◆ INPUT RECORDS ◆
═══

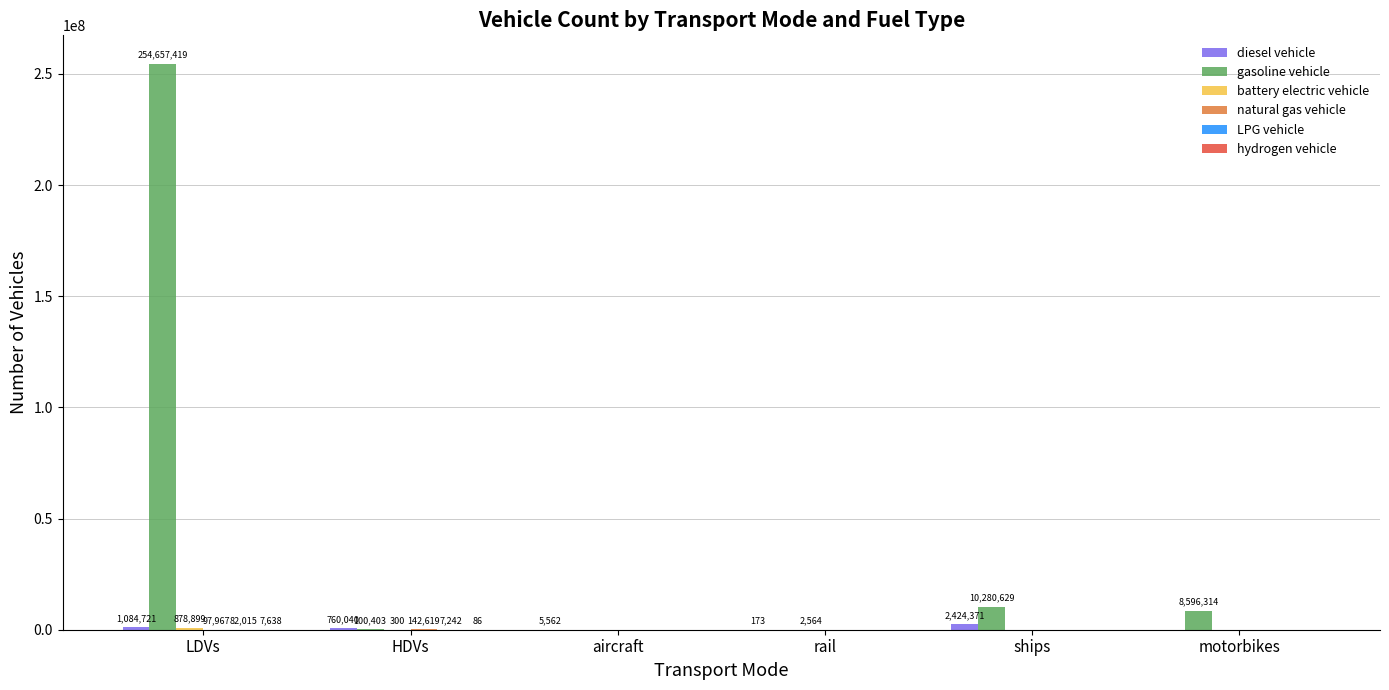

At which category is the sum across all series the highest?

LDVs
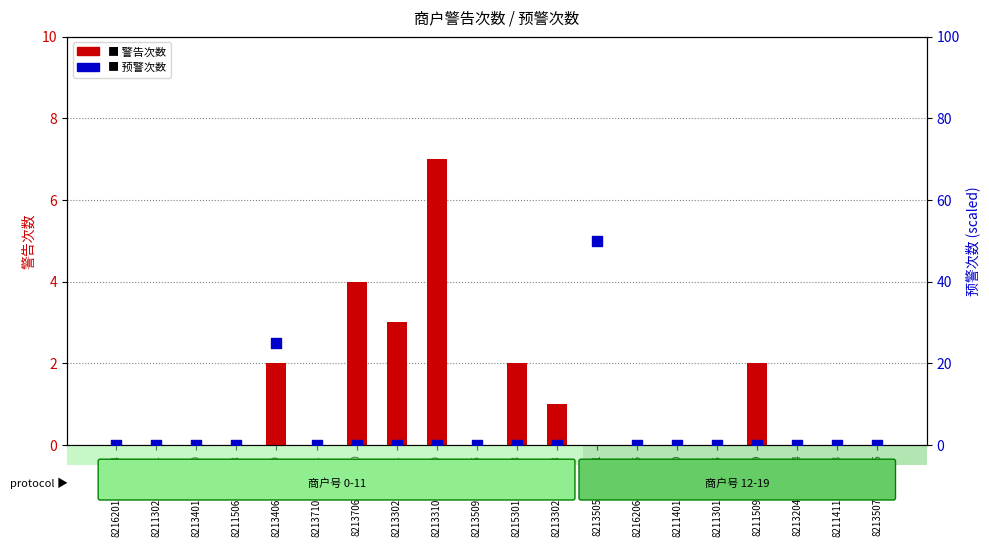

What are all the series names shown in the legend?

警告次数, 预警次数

═══

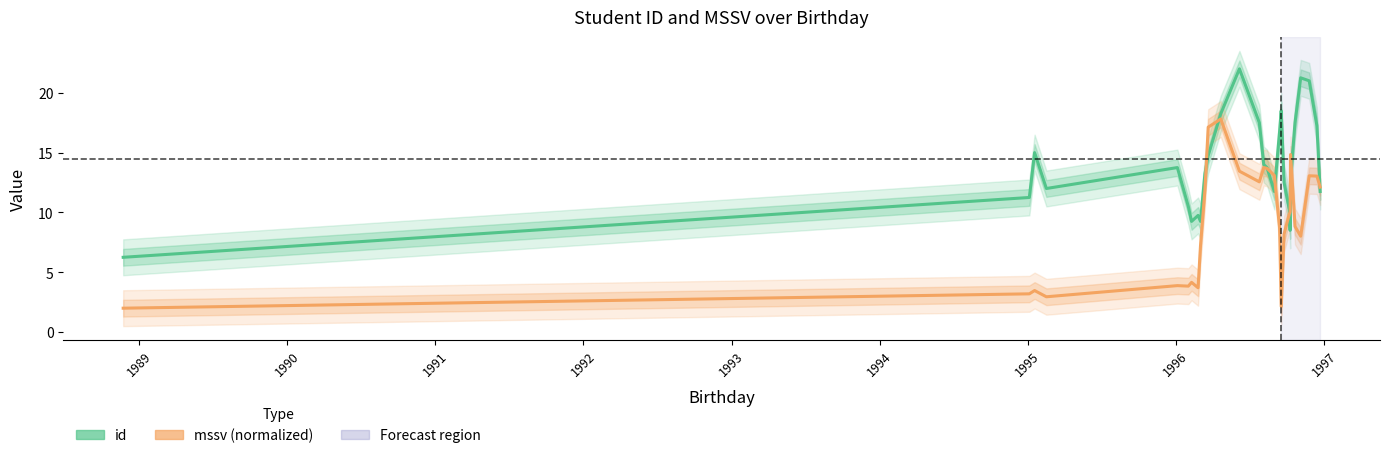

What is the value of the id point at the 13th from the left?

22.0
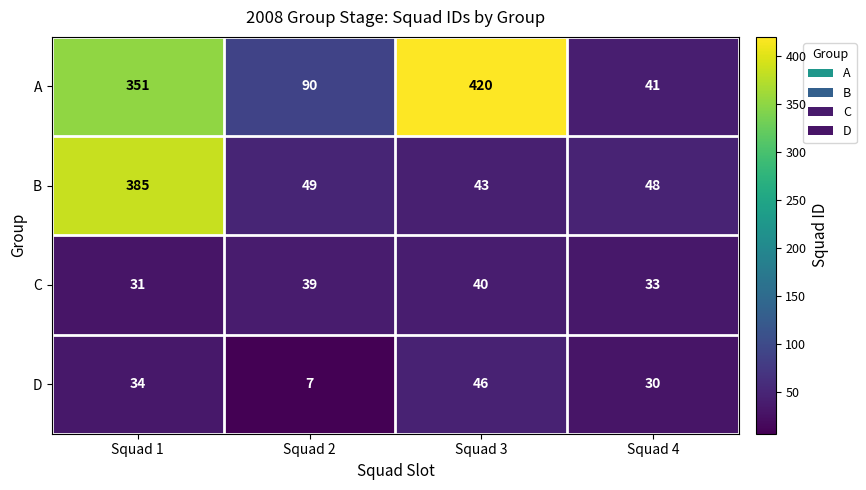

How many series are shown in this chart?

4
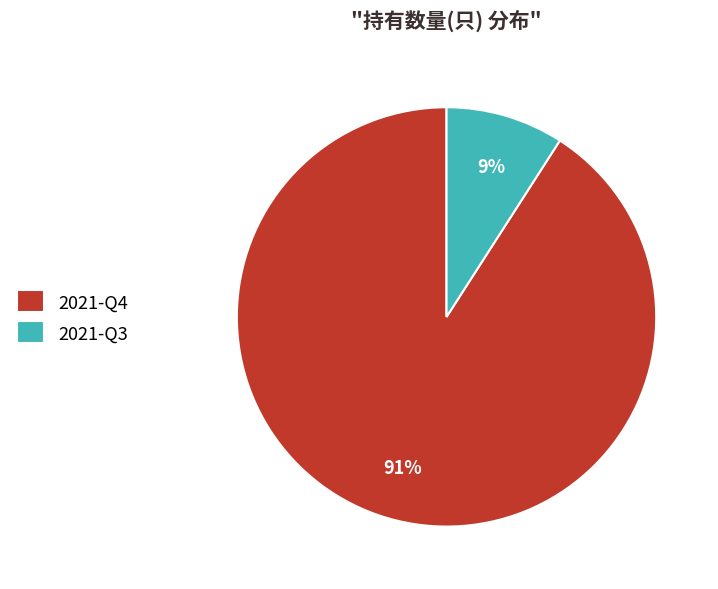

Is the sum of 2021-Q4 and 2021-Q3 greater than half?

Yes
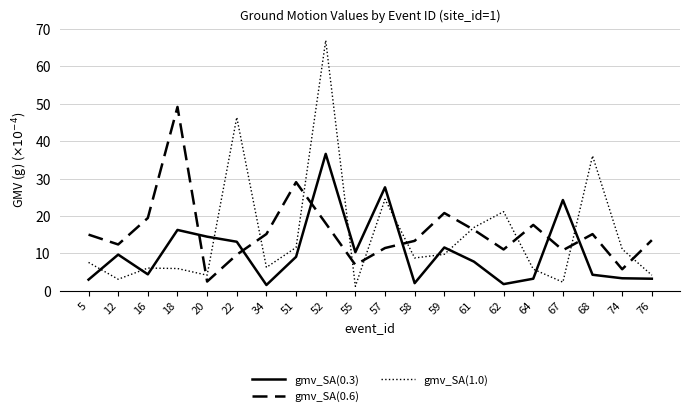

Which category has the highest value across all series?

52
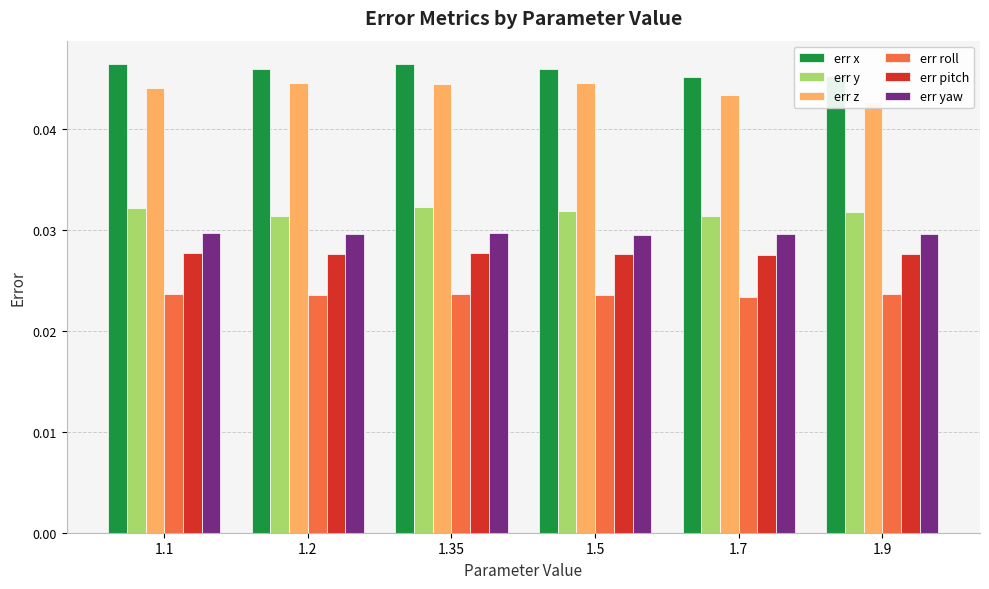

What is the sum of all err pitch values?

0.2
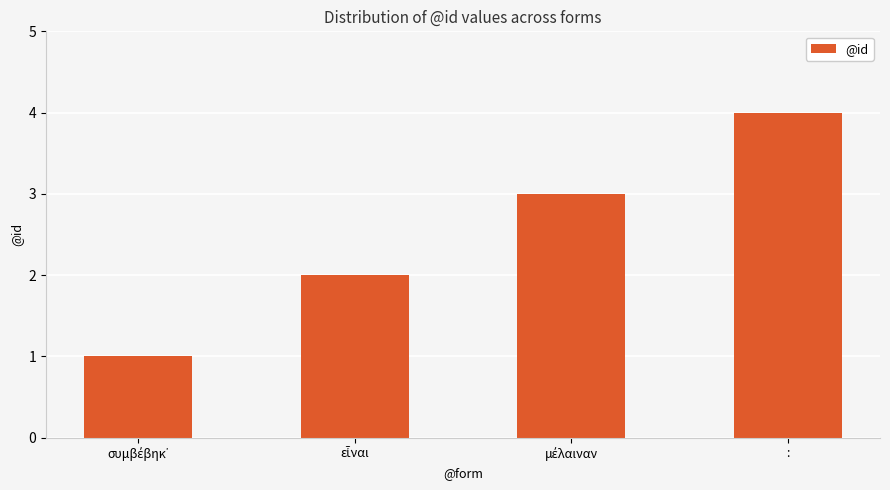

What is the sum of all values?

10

═══

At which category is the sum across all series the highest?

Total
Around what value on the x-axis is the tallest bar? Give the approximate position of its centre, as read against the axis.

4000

═══

◆ TASK GOAL ◆
Which lines in the data above contain the word "values"? Pick out each one and copy it in full.

◆ OUTPUT ◆
What is the sum of all err pitch values?
What is the sum of all values?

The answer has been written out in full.